The internal intercostal muscles run opposite to the external intercostals, with fibres directed downward and backward from the superior rib to the inferior rib. They depress the ribs during forced expiration and prevent intercostal spaces from bulging outward during expiration. The innermost intercostals are the deepest layer, separated from the internals by the intercostal neurovascular bundle that runs in the costal groove of the rib above.

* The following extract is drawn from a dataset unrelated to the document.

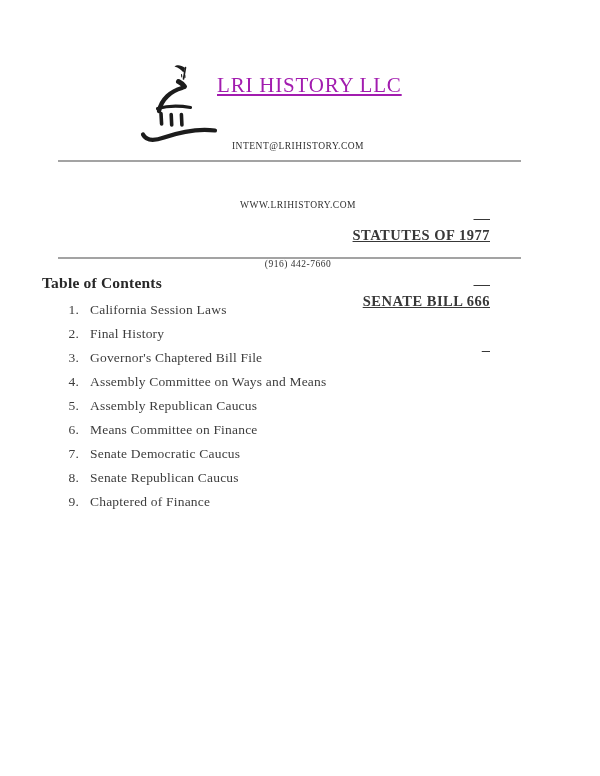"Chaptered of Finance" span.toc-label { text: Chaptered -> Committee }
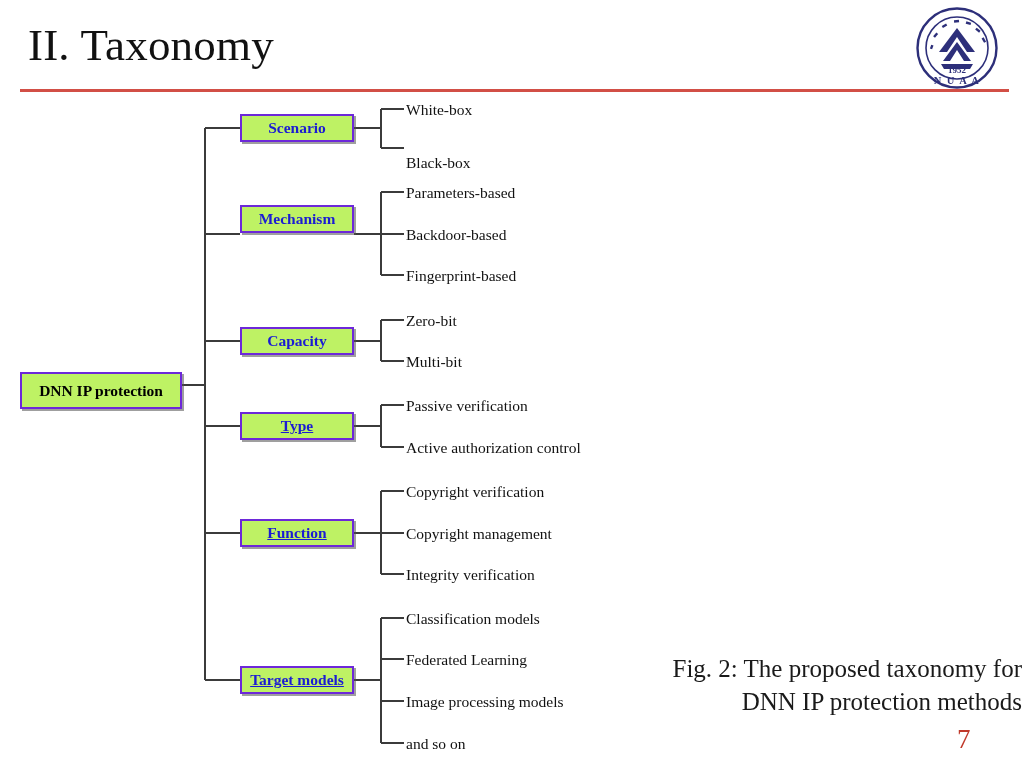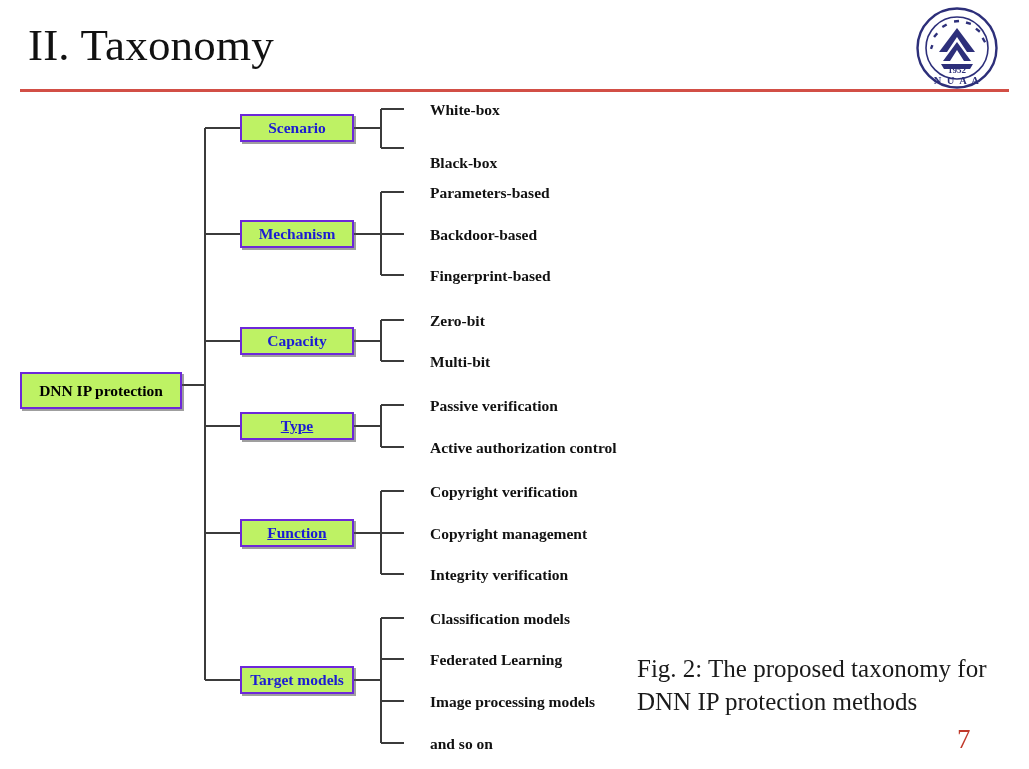"White-box" .leaf { font-weight: bold -> normal; margin-left: 24px -> none }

| Origin | Inner surface of each rib from the angle to the sternum |
|---|---|
| Insertion | Superior border of the rib below |
| Nerve Supply | Intercostal nerves (T1 through T11) |
| Blood Supply | Anterior and posterior intercostal arteries |
| Actions | Depression of the ribs during forced expiration; Stabilise the intercostal spaces during breathing; Support the intercostal spaces against paradoxical inward movement during inspiration |
|---|
During forced expiration such as coughing, singing, or straining, they actively depress the ribs, reducing thoracic volume and driving air out of the lungs in addition to the passive elastic recoil of the chest wall.
The intercostal neurovascular bundle runs in the costal groove between the internal and innermost intercostal layers, which is why chest drain insertion and thoracocentesis are performed at the upper border of the rib below to avoid the neurovascular bundle at the lower border. Intercostal nerve block is delivered in this same anatomical space.
The internal intercostals are not directly distinguishable from the external intercostals on palpation, as both layers fill the intercostal space. Intercostal tenderness from below the rib angle more likely indicates internal intercostal involvement.
Tearing of the internal or external intercostal fibres from forceful coughing or rib impact producing well-localised chest wall pain reproduced by breathing and palpation, managed with analgesics.